At least 73 people died in an oil pipeline explosion in Tlahuelilpan, in Hidalgo state of Mexico, about 100 km north of Mexico City, on Saturday after a massive fireball engulfed people scooping up fuel spilling from a pipeline ruptured by thieves.
Forensic experts who scorched the field in central Mexico, where the illegal gasoline pipeline tap burst into flames, saw only a handful of the remains that had still some skin on their bodies. Dozens were burned to the bone or to ash when the gusher of gasoline exploded, killing at least 73 people, say reports.
The massive fireball that engulfed locals collecting the spilling gasoline in buckets, jugs and garbage cans, left many more badly burned as well.
By Saturday evening the death toll had risen to 73, according to Hidalgo Governor Omar Fayad. Officials said at least another 74 were injured and dozens more were missing. Fifty-four bodies are yet to be identified.
Mexican authorities vowed on Saturday to continue the fight against a practice that steals about $3 billion per year in fuel.
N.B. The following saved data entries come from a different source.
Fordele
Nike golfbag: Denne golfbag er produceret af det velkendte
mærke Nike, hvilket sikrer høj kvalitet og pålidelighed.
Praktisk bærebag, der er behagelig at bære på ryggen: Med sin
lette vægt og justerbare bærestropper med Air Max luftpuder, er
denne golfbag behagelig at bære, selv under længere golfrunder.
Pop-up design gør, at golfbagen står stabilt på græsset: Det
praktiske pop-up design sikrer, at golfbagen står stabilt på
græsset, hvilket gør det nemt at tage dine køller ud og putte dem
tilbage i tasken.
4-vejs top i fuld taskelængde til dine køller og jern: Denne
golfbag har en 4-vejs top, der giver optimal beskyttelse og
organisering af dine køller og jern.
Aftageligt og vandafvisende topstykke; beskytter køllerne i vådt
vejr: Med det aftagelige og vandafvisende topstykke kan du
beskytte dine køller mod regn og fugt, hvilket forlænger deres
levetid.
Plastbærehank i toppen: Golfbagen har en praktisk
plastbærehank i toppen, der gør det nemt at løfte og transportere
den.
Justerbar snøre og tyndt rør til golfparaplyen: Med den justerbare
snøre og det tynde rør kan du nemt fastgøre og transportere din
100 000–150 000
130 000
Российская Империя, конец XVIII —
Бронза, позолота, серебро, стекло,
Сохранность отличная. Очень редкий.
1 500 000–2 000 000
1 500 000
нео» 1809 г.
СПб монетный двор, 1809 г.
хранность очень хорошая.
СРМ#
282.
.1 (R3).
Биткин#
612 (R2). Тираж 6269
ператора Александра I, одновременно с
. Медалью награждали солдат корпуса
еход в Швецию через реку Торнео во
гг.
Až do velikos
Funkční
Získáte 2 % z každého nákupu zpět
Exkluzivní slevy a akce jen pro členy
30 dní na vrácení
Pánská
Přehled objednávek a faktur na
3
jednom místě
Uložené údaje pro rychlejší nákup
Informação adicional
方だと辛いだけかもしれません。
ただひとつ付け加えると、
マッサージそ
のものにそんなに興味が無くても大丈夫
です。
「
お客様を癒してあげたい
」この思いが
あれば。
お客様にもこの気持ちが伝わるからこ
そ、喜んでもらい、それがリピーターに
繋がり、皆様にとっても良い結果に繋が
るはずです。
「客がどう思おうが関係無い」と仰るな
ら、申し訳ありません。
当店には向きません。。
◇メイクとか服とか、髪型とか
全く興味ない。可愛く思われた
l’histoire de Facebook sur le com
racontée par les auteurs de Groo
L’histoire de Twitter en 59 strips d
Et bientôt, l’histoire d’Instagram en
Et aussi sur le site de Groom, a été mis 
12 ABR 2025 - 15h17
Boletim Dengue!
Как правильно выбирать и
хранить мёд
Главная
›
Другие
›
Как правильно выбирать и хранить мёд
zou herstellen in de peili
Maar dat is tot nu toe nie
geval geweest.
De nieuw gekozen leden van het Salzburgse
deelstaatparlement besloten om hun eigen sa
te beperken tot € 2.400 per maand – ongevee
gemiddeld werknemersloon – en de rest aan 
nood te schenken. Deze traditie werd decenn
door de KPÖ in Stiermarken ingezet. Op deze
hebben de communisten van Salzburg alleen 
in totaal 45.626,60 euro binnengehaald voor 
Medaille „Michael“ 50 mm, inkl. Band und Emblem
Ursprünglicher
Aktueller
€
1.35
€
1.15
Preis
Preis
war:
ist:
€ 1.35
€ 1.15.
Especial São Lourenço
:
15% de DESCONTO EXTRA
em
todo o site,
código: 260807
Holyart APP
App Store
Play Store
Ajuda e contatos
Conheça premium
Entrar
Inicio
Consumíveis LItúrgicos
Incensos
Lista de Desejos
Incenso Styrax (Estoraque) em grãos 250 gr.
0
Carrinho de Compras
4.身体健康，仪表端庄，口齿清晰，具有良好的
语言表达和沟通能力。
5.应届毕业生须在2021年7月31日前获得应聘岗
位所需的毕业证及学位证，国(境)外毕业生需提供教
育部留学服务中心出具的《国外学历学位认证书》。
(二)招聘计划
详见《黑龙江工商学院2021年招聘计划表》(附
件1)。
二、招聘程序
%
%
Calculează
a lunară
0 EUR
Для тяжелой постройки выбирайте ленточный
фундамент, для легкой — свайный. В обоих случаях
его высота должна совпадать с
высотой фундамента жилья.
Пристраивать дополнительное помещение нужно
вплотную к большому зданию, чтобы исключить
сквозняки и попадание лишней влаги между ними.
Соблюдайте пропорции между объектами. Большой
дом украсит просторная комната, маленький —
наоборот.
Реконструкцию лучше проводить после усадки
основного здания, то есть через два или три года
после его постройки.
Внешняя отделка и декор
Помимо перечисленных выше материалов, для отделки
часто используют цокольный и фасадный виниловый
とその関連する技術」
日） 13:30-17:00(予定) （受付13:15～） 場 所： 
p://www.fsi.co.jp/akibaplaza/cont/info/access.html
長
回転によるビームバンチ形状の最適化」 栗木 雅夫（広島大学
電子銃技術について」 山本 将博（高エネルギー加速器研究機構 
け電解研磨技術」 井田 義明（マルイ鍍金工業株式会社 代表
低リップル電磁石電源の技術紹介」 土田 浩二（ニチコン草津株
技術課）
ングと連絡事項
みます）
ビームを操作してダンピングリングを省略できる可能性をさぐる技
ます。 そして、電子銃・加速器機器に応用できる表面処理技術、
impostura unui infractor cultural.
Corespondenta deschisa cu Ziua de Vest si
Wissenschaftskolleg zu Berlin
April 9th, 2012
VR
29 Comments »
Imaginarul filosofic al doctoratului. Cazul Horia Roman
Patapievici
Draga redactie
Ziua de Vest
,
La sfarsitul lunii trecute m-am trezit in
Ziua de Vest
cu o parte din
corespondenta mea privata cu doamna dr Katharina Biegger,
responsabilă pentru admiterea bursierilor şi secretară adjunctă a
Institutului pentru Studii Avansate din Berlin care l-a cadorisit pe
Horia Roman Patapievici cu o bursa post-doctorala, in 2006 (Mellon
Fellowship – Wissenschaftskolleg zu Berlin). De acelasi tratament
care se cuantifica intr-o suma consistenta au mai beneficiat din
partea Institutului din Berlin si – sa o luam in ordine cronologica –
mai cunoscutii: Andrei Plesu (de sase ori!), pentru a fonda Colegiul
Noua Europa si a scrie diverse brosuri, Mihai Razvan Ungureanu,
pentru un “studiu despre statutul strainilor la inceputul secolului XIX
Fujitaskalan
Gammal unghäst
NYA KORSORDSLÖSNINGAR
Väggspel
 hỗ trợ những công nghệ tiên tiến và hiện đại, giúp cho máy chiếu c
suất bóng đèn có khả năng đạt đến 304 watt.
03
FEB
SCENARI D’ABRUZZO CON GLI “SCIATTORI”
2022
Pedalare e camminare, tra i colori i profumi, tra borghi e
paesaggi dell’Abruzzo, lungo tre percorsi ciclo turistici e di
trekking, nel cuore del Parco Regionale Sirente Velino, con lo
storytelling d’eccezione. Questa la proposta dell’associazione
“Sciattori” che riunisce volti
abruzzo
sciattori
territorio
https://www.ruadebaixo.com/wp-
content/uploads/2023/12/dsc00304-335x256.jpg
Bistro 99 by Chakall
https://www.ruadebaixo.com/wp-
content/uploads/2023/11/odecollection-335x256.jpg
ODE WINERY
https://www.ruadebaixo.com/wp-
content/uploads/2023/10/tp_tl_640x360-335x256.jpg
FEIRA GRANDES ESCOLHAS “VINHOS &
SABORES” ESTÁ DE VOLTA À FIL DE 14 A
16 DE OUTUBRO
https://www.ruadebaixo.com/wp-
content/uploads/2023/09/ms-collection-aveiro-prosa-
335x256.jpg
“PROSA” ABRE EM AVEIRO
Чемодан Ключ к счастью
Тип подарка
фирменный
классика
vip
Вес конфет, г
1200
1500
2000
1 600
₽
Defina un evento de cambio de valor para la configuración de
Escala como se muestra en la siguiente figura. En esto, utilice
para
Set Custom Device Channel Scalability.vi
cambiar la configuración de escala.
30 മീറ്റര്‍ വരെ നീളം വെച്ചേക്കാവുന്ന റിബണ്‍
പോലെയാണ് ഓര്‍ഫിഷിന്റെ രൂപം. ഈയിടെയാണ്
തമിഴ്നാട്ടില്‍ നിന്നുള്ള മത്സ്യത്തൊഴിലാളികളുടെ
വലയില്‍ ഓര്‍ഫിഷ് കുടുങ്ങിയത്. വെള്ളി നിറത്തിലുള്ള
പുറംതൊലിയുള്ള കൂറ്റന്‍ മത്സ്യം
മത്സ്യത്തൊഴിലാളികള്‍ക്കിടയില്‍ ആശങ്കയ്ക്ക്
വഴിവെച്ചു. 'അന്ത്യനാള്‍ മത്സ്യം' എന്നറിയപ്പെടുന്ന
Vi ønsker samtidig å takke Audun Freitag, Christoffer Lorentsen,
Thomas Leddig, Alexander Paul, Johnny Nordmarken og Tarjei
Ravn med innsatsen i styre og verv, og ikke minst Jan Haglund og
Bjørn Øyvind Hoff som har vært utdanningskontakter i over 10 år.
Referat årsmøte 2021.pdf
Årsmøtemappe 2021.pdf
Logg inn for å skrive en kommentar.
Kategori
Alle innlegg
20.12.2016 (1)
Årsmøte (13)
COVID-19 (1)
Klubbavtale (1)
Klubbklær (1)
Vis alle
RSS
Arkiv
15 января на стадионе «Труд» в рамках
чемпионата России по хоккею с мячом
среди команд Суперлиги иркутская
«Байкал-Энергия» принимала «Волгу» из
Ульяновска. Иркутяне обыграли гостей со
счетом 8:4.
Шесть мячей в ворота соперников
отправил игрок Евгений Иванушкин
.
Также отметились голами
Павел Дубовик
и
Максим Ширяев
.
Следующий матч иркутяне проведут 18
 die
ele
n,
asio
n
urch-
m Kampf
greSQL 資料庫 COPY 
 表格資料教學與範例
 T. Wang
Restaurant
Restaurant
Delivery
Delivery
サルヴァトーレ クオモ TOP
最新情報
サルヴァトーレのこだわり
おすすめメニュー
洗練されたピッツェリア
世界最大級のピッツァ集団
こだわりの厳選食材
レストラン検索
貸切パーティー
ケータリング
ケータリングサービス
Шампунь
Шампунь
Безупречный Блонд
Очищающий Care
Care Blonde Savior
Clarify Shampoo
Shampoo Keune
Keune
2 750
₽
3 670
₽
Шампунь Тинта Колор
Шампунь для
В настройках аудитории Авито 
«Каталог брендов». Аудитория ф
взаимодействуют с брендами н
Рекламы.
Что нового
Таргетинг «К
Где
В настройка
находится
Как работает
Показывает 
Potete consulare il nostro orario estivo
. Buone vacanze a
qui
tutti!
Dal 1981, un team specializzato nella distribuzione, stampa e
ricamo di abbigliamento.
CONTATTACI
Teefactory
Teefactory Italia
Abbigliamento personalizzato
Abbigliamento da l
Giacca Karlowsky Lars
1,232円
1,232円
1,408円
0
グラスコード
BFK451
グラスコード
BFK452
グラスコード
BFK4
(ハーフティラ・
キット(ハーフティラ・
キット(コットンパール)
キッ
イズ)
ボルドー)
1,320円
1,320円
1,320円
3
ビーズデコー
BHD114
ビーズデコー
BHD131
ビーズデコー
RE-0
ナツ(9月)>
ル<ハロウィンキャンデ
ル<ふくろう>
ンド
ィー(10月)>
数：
The dead seem to have fallen in heaps, perhaps as they stumbled over each other or tried to help one another as the gasoline sprout turned to flames and engulfed the area melting plastic cans and buckets filled with the fuel.
On Friday, hundreds of people had gathered in an almost festive atmosphere in a field where fuel thieves had perforated the gasoline pipeline and gasoline spewed 20 feet into the air.
State oil company Petroleos Mexicanos (Pemex) said the pipeline, which supplies the fuel to much of central Mexico, had just reopened after being shut since 23 December and that it had been breached 10 times over three months.
President Andres Manuel Lopez Obrador had launched an offensive against fuel theft gangs that have drilled dangerous, illegal taps into pipelines an astounding 12,581 times in the first 10 months of 2018, an average of about 42 per day. The crackdown has led to widespread fuel shortages at gas stations throughout the country as Pemex deviates distribution, both licit and illicit.
Tlahuelilpan, with a population of 20,000, is just 13 km from Pemex’s Tula refinery. The pipilene carried an estimated 10,000 barrels of premium gasoline with 20 kilograms of pressure when it was ruptured.
On Saturday, Mexican Defence Secretary Luis Cresencio said there were 50 soldiers stationed every 12 miles along the pipeline, and that they patrol 24 hours a day. But the soldiers have been ordered not to engage with fuel thieves out of fear that an escalation could result in more shootings of unarmed civilians or more soldiers being beaten by a mob.
Reports said military personnel had arrived on the scene soon after the pipeline started spewing fuel on Friday. However, hundreds of civilians continued to throng the area to fill containers with gasoline from a gusher shooting six meters into the air.
A second pipeline burst into flames Friday in the neighboring state of Queretaro, but there were no casualties in the fire.
In December 2010, oil thieves had caused a pipeline explosion in central Mexico, near the capital, killing 28 people, including 13 children.